The most expensive football clubs in the world: why the British dominate the ranking
5 May 16:50
Real Madrid topped the ranking of the world’s most expensive football clubs in 2025 according to CNBC. Its value reached $6.7 billion. This is reported on the TV channel’s website, "Komersant Ukrainian" reports.
According to CNBC estimates, the average cost of the 25 most expensive football teams in the world is $2.76 billion.
In total, the rating compiled by the TV channel includes 25 clubs, 11 of which are English. Three are in the top five and six are in the top ten.
1. Real Madrid, Spain ($6.7 billion)
2. Manchester United, England ($6 billion)
3. Barcelona, Spain ($5.65 billion)
4. Liverpool, England ($5.4 billion)
5. Manchester City, England ($5.2 billion)
6. Bayern Munich, Germany ($5.1 billion)
7. Paris Saint-Germain, France ($4.55 billion)
8. Arsenal, England ($4 billion)
9. Tottenham Hotspur, England ($3.55 billion)
10. Chelsea, England ($3.5 billion)
The full ranking of the most expensive clubs can be found here.
What explains the dominance of English clubs in the ranking
According to CNBC, citing its own sources, this is largely due to the fact that the Premier League has the most expensive broadcasting deals in football: its domestic and international broadcasting rights average about $4.4 billion per year.
This is more than 2 times more than the Spanish La Liga, the second largest team in the ranking.
According to CNBC sources, the next three-year cycle of Premier League broadcasting rights, starting with the 2025-26 season, will average about $5.1 billion a year.
Real Madrid is also the leader in terms of revenue
Last year, the Spanish team earned $1.13 billion in revenue, taking first place in this indicator as well.
The second position is occupied by the English Manchester City, which received revenue of $902 million. French Paris Saint-Germain is third with a result of $873 million.
According to the 2025 Deloitte Football Money League report, Real Madrid’s revenue increased by 26% compared to the 2022-23 season, partly because the completion of the reconstruction of the Santiago Bernabeu stadium led to a doubling of match revenue to $268 million.
In addition, according to Real Madrid’s annual report last year, the club earned $174 million from the Champions League, which the team won in 2024 for a record 15th time.
Two of the teams on CNBC’s list could also soon increase their revenues thanks to improved stadium economics: “Barcelona and Inter Miami of MLS. According to media reports, Barcelona, the main rival of Real Madrid, is expected to return to its renovated Camp Nou stadium in the coming months.

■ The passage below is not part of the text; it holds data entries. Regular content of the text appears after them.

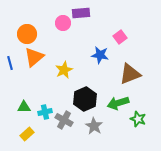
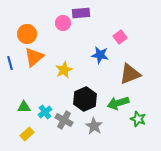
cyan cross: rotated 24 degrees counterclockwise
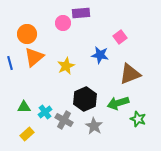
yellow star: moved 2 px right, 4 px up
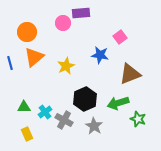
orange circle: moved 2 px up
yellow rectangle: rotated 72 degrees counterclockwise
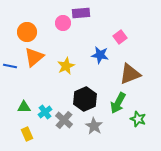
blue line: moved 3 px down; rotated 64 degrees counterclockwise
green arrow: rotated 45 degrees counterclockwise
gray cross: rotated 12 degrees clockwise
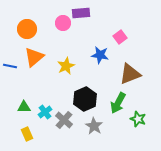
orange circle: moved 3 px up
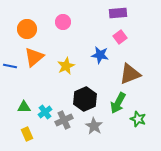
purple rectangle: moved 37 px right
pink circle: moved 1 px up
gray cross: rotated 24 degrees clockwise
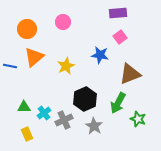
cyan cross: moved 1 px left, 1 px down
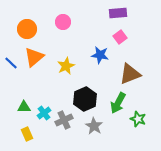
blue line: moved 1 px right, 3 px up; rotated 32 degrees clockwise
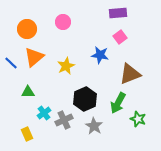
green triangle: moved 4 px right, 15 px up
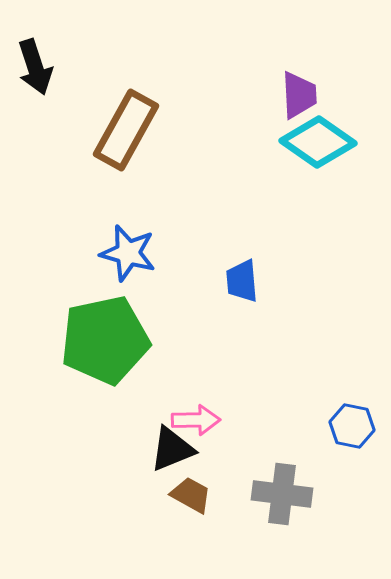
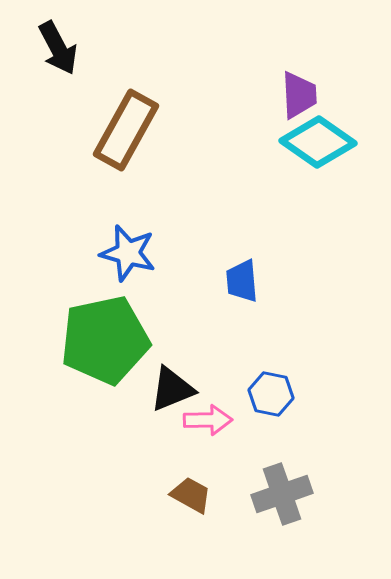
black arrow: moved 23 px right, 19 px up; rotated 10 degrees counterclockwise
pink arrow: moved 12 px right
blue hexagon: moved 81 px left, 32 px up
black triangle: moved 60 px up
gray cross: rotated 26 degrees counterclockwise
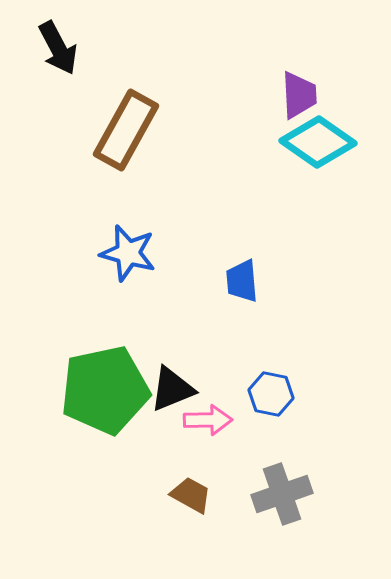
green pentagon: moved 50 px down
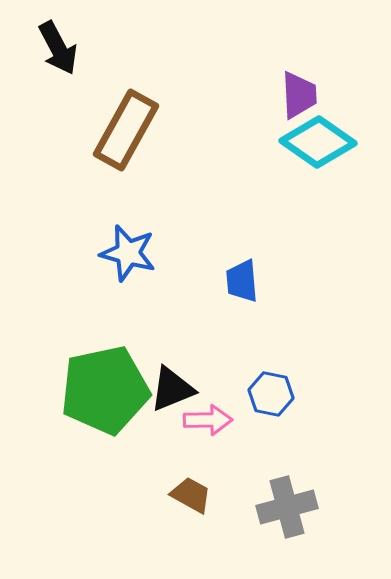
gray cross: moved 5 px right, 13 px down; rotated 4 degrees clockwise
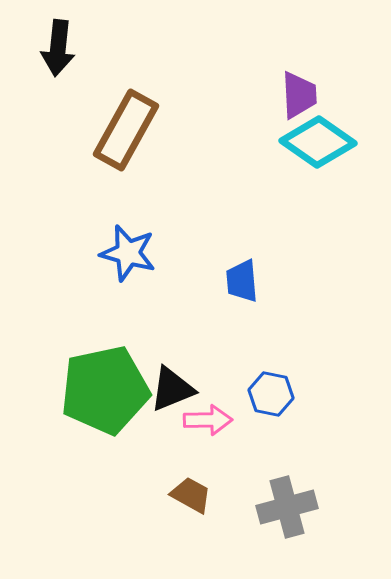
black arrow: rotated 34 degrees clockwise
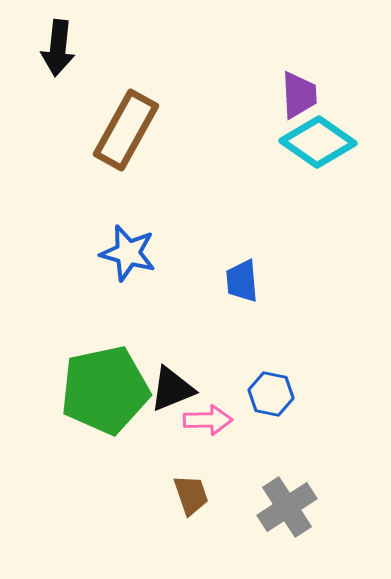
brown trapezoid: rotated 42 degrees clockwise
gray cross: rotated 18 degrees counterclockwise
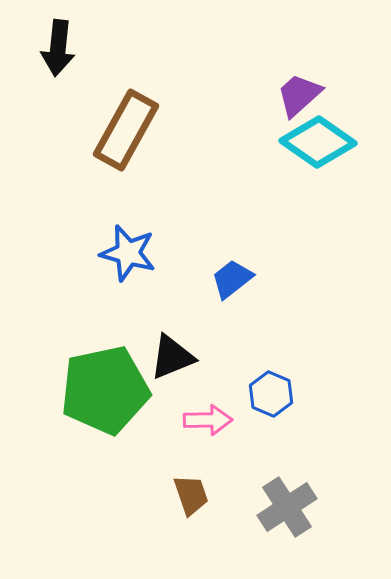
purple trapezoid: rotated 129 degrees counterclockwise
blue trapezoid: moved 10 px left, 2 px up; rotated 57 degrees clockwise
black triangle: moved 32 px up
blue hexagon: rotated 12 degrees clockwise
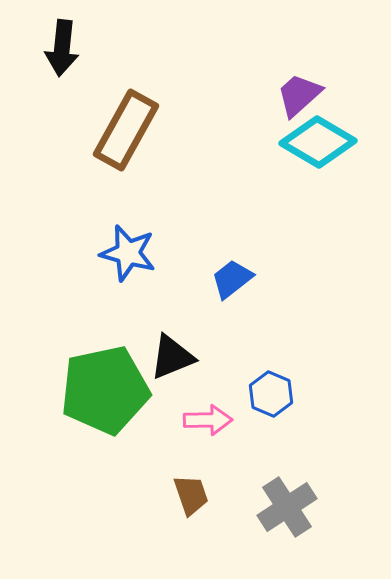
black arrow: moved 4 px right
cyan diamond: rotated 4 degrees counterclockwise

And Inter Miami will move to the new Miami Freedom Park stadium in 2026.
For these two clubs, such changes will be of great importance given their debt levels.
Who is the biggest debtor among the top clubs?
According to CNBC, Inter Milan holds the first place in this ranking, with a debt of 33% of the club’s value of USD 1.25 billion.
The second position is occupied by Barcelona – its debt is 32% of the club’s value, which is 5.65 billion US dollars.
Tottenham Hotspur is in third place with 31% of the club’s value of USD 3.55 billion.
Inter Miami is fourth in this ranking, with 20% of the club’s value at USD 1 billion.
Manchester City, Bayern Munich, and Chelsea are the only teams in the top ten without debt.
For the 22 European teams on CNBC’s list, the data is for the 2023-24 season. For the three American teams, the data is for the 2024 Major League Soccer season.
In addition, CNBC reminded that the average cost of football teams, which is 2.76 billion dollars, is significantly lower than the cost of teams playing American football and representing the US National Football League – there, the average team costs 6.5 billion dollars. The US National Basketball Association is also ahead, with an average team value of $4.7 billion. Two other American leagues are losing out to football. In Major League Baseball, the average team value is $2.6 billion, and in the National Hockey League, the value is even lower at $1.9 billion.